◆ DOCUMENT EXCERPT:

☆ ☆ ☆ ☆ ☆ ☆ ☆

Location of Çiğli within Turkey.
Country Flag of Turkey Turkey
Province İzmir
Government
 - Mayor Ensari Bulut (Republican People's Party)
Elevation 1.2 m (4 ft)
Population (2000)[1]
 - Density 1,170/km² (3,030.3/sq mi)
 - Urban 106,740
Time zone EET (UTC+2)
 - Summer (DST) EEST (UTC+3)
Postal code 35x xx
Area code(s) 0232
Licence plate 35
Website: http://www.cigli.bld-gov.tr

Çiğli is a district of İzmir Province of Turkey. It is one of the metropolitan districts of İzmir and constitutes the northern end of the greater municipal area of İzmir. To the north of Çiğli itself starts Menemen district. Çiğli is divided into 23 subdistricts and one separate depending municipality.

Çiğli is a settlement that sprang up and acquired a status quite recently. Its name draws a reference from the marshlands of the River Gediz delta that used to cover the area of the entire district of Çiğli, çiğ meaning dew in Turkish.

Thus the population tissue is shaped in full by recent immigration, starting as of the late-19th century with the Turkish refugees of the Russo-Turkish War (1877-1878). During the Greco-Turkish War (1919-1922) some among the Turkish population of the region found a safer refuge in the marshlands, especially in the general sense of despair caused by the Menemen massacre of 17 June 1919. In the first years of the Republic of Turkey, Çiğli became a village, under the present name, with the settlement here of Turks of Western Thrace. The village grew large enough to become a township with own municipality, and the population was further increased when Çiğli welcomed the survivors of two successive earthquakes in Varto and Hınıs, adjacent districts in eastern Anatolia, in 1946 and 1966, which claimed thousands of lives. Economic immigration into Çiğli from eastern Anatolia continues at a steady pace since then.

☆ ☆ ☆ ☆ ☆ ☆ ☆

◆ WORK TASK A: Translate this sentence from the Çiğli excerpt into Spanish: "Çiğli is divided into 23 subdistricts and one separate depending municipality."

☆ ☆ ☆ ☆ ☆ ☆ ☆

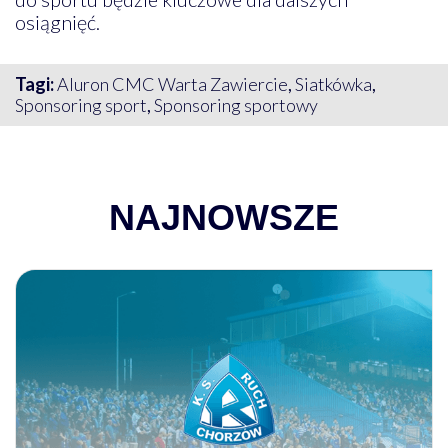
osiągnięć.
Tagi:
Aluron CMC Warta Zawiercie
,
Siatkówka
,
Sponsoring sport
,
Sponsoring sportowy
NAJNOWSZE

☆ ☆ ☆ ☆ ☆ ☆ ☆

◆ WORK TASK B: Tally how many lines of the entries contain the string "Sponsoring", treating case as significant, and reply with the number alone.

◆ TASK ANSWER A: Çiğli está dividido en 23 subdistritos y un municipio dependiente separado.

◆ TASK ANSWER B: 2